Es puro cascajo salido de las casas, y eso nadie tiene que decirlo.
Otra calle. Otro vecino que trabaja para limpiar el paso se le queda viendo a la basura envuelta en el fango que persiste a sus pies, que nace como una flor rabiosa. Junto con él, otros arrastraban muebles a media calle. Ya no son camas, ni sillas, ni mesas los amasijos que se están removiendo. “Esta era una barranca”, dice entonces el hombre, mientras le da un sorbo a su Carta Blanca, que se toma con sus compas, recargado en una pared. Es que aquí, aunque el agua llegue hasta el cuello, no deja de ser Ecatepec ni las bardas de tener los agujeros que ya tenían, pero que ahora se ven de otra manera porque, fácil, la inundación subió un metro en estas calles.
– ¿Por aquí bajó la corriente?
-El agua bajó de una presa que está allá arriba, por las colinas del cerro. La presa se llama Aguamilpa, fue la que se reventó. Esos carros que se arrastraron son como cinco o seis. Y hubo un muerto a la altura de Los Mofles, así se llama el lugar- dice uno que bebe y cuando lo hace, también se preocupa.

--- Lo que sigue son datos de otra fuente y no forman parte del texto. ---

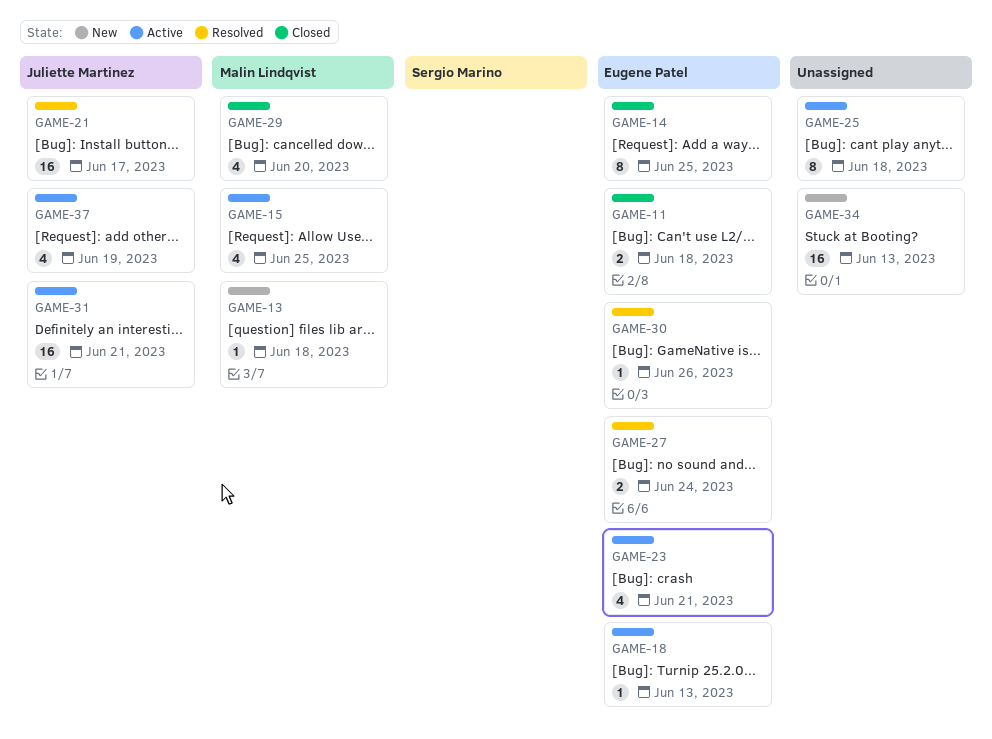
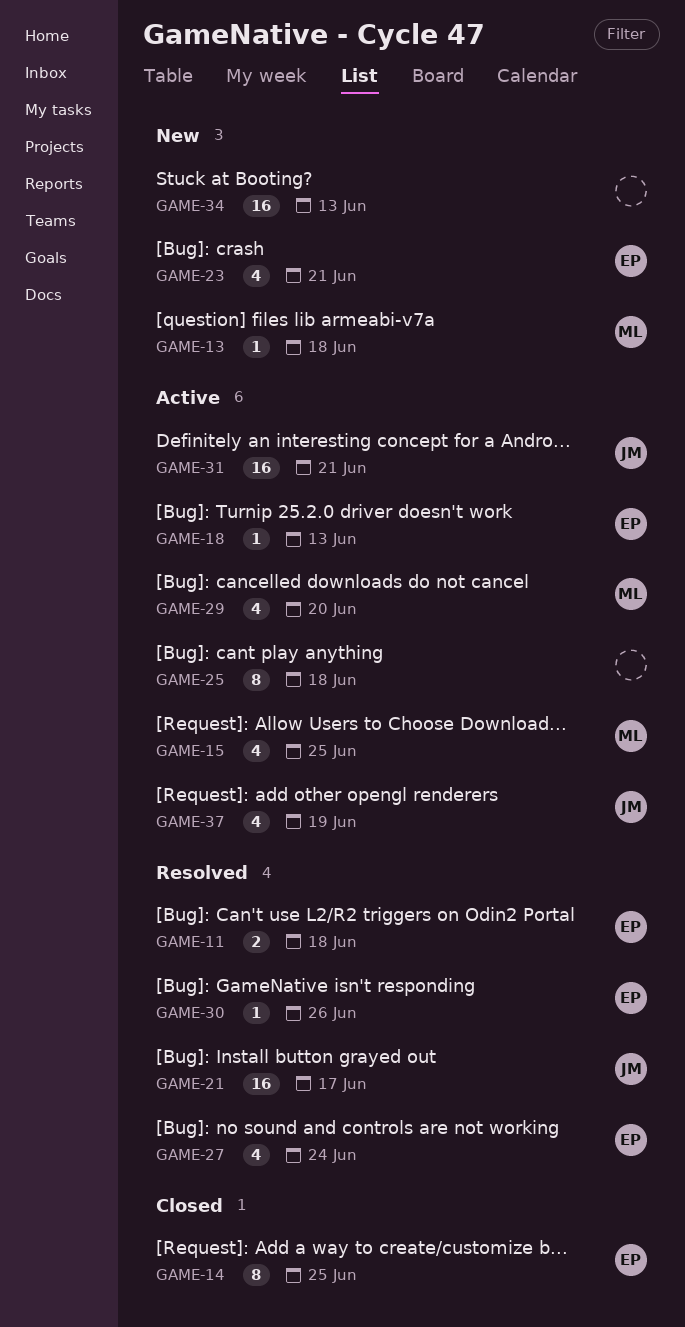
GAME-11, status: Closed -> Resolved
GAME-23, status: Active -> New
GAME-27, estimate: 2 -> 4
GAME-29, status: Closed -> Active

Además de sostener el bote de Carta Blanca, los vecinos palean. Lo han hecho todo el día y sus voces, ya para la tarde, se confunden con el siseo intermitente de las máquinas. La calle parece un tianguis donde se exhibe lo perdido: a la mitad de lo que era el paso vial ahora están los muebles revolcados, las mesas de centro que no opusieron resistencia alguna, las cajas con revistas y papeles que no sirven para nada. Sobre un auto del que no puede reconocerse la marca, hay una lámina de madera arrancada de la puerta de un clóset. Las llantas de este auto se han quedado clavadas hasta la mitad, en el fango que ahora se cuece lentamente, y el agua, esa cosa parda que brilla bajo el cielo gris, no cesa de correr calle abajo, en hilos de agua que a todos les recuerda el estrépito de aquella muerte líquida que libraron por poco, por suerte.
-¡Qué me ven, qué me ven!- grita alguien a quien no se le puede ver porque está detrás de una montaña de escombro. De esta voz sólo se oye, además de su mantra que aleja, el sordo arrastrar de la pala contra el suelo, el áspero resbalar de la hoja contra el fango enquistado.
Dos días después, Ecatepec no se ha recuperado de los efectos de la tromba que lavó desde muy adentro la realidad frágil y desarticulada del municipio. No hay para dónde hacerse. De arriba le tocan la lluvia y las aguas. De abajo, el infierno del hombre.